# Publications: Computational Statistics

#### Adaptive Component-wise Multiple-Try Metropolis

by JinyoungYang, Evgeny

Journal of Computational and Graphical Statistics | 2018

Short Summary: Adaptive MCMC for targets with irregular characteristics

#### Backpropagation through the Void: Optimizing control variates for black-box gradient estimation

by Will Grathwohl, Dami Choi, Yuhuai Wu, Geoffrey Roeder, and David Duvenaud

International Conference on Learning Representations | 2018

Short Summary: We learn low-variance, unbiased gradient estimators for any function of random variables. We backprop through a neural net surrogate of the original function, which is optimized to minimize gradient variance during the optimization of the original objective. We train discrete latent-variable models, and do continuous and discrete reinforcement learning with an adaptive, action-conditional baseline.

#### Global Non-convex Optimization with Discretized Diffusions

by Murat A. Erdogdu, Lester Mackey, and Ohad Shamir

Advances in Neural Information Processing Systems | 2018 (to appear)

Short summary: An Euler discretization of the Langevin diffusion is known to converge to the global minimizers of certain convex and non-convex optimization problems. We show that this property holds for any suitably smooth diffusion and that different diffusions are suitable for optimizing different classes of convex and non-convex functions. This allows us to design diffusions suitable for globally optimizing convex and non-convex functions not covered by the existing Langevin theory. Our non-asymptotic analysis delivers computable optimization and integration error bounds based on easily accessed properties of the objective and chosen diffusion. Central to our approach are new explicit Stein factor bounds on the solutions of Poisson equations. We complement these results with improved optimization guarantees for targets other than the standard Gibbs measure.

#### Neural Ordinary Differential Equations

by Ricky T. Q. Chen, Yulia Rubanova, Jesse Bettencourt, and David Duvenaud

Advances in Neural Information Processing Systems | 2018

Short Summary: We introduce a new family of deep neural network models. Instead of specifying a discrete sequence of hidden layers, we parameterize the derivative of the hidden state using a neural network. The output of the network is computed using a black-box differential equation solver. These continuous-depth models have constant memory cost, adapt their evaluation strategy to each input, and can explicitly trade numerical precision for speed. We demonstrate these properties in continuous-depth residual networks and continuous-time latent variable models. We also construct continuous normalizing flows, a generative model that can train by maximum likelihood, without partitioning or ordering the data dimensions. For training, we show how to scalably backpropagate through any ODE solver, without access to its internal operations. This allows end-to-end training of ODEs within larger models.

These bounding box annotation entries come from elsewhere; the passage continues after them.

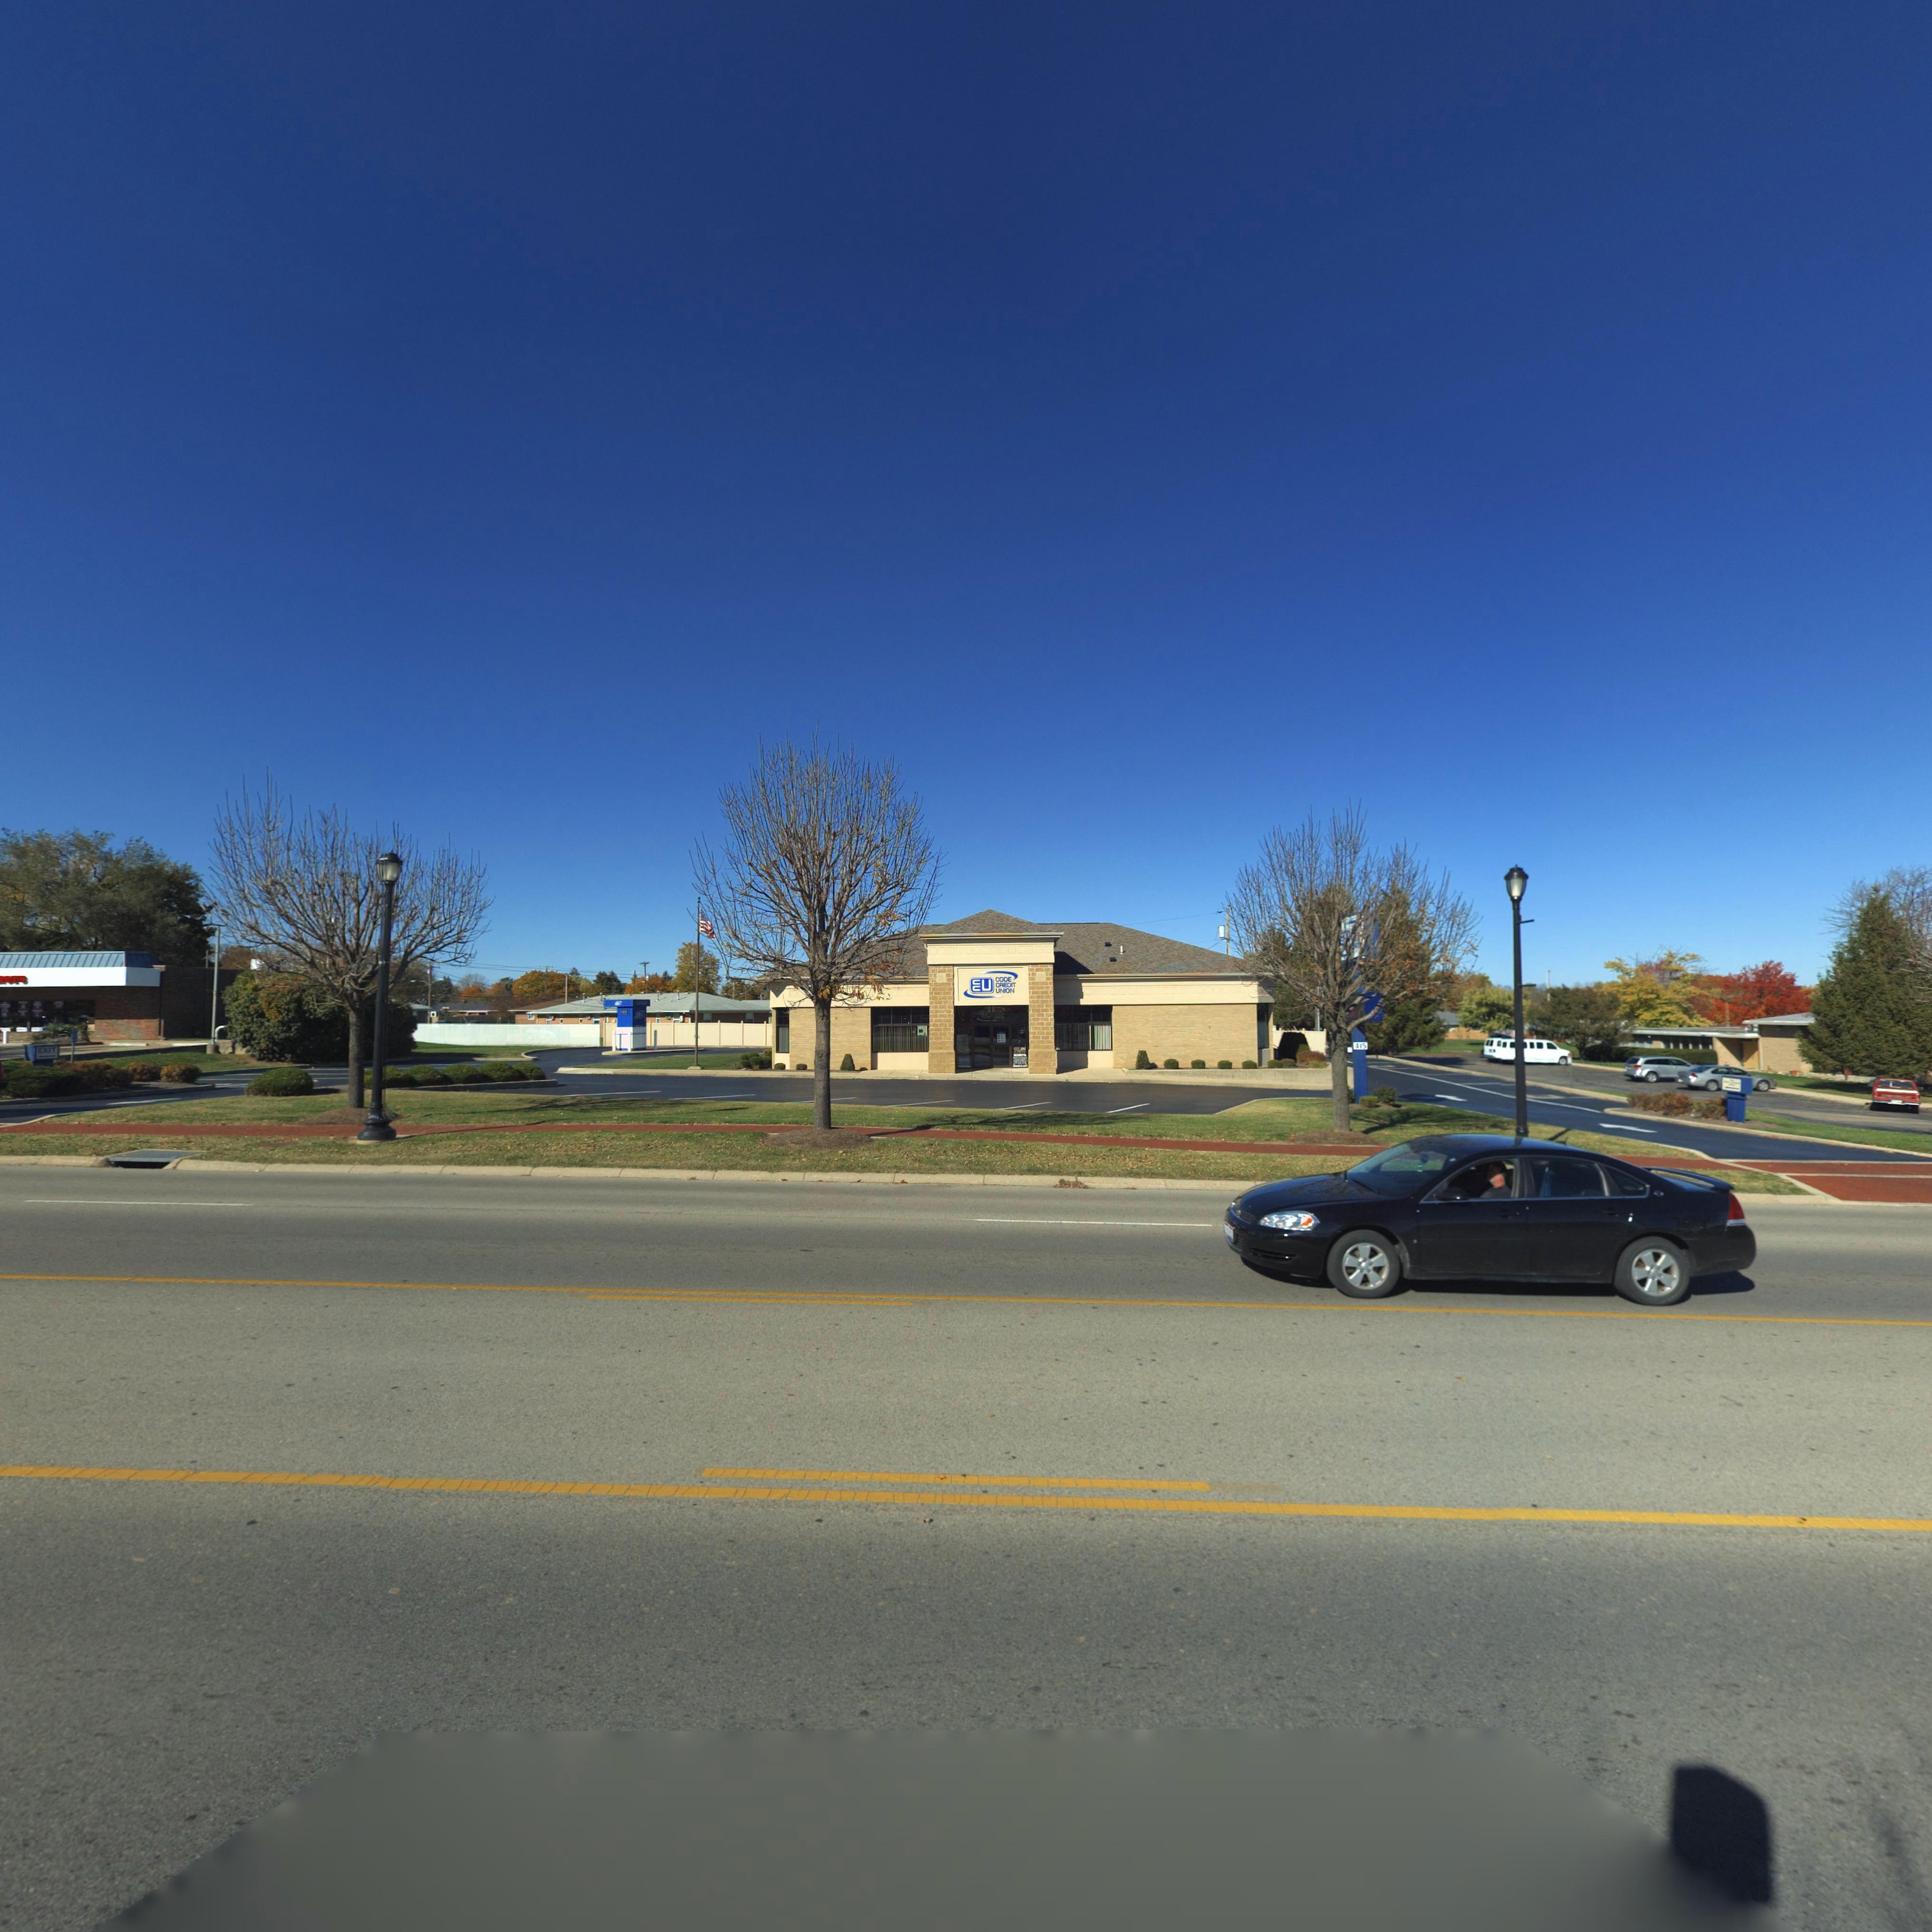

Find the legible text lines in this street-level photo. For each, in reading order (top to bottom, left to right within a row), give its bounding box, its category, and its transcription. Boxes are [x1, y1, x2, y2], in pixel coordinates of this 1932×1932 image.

[995, 976, 1012, 983] BusinessName: CODE
[995, 982, 1017, 988] BusinessName: CREDIT
[995, 988, 1015, 994] BusinessName: UNION
[37, 1046, 57, 1054] None: EXIT
[1354, 1042, 1368, 1050] StreetNumber: 415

#### Scalable Approximations for Generalized Linear Problems

by Murat A. Erdogdu, Mohsen Bayati, and Lee H. Dicker

Journal of Machine Learning Research | 2018 (to appear)

Short Summary: In stochastic optimization, the population risk is generally approximated by the empirical risk. However, in the large-scale setting, minimization of the empirical risk may be computationally restrictive. In this paper, we design an efficient algorithm to approximate the population risk minimizer in generalized linear problems such as binary classification with surrogate losses and generalized linear regression models. We focus on large-scale problems, where the iterative minimization of the empirical risk is computationally intractable, i.e., the number of observations $n$ is much larger than the dimension of the parameter $p$, i.e. $n \gg p \gg 1$. We show that under random sub-Gaussian design, the true minimizer of the population risk is approximately proportional to the corresponding ordinary least squares (OLS) estimator. Using this relation, we design an algorithm that achieves the same accuracy as the empirical risk minimizer through iterations that attain up to a quadratic convergence rate, and that are computationally cheaper than any batch optimization algorithm by at least a factor of $\mathcal{O}(p)$. We provide theoretical guarantees for our algorithm, and analyze the convergence behavior in terms of data dimensions.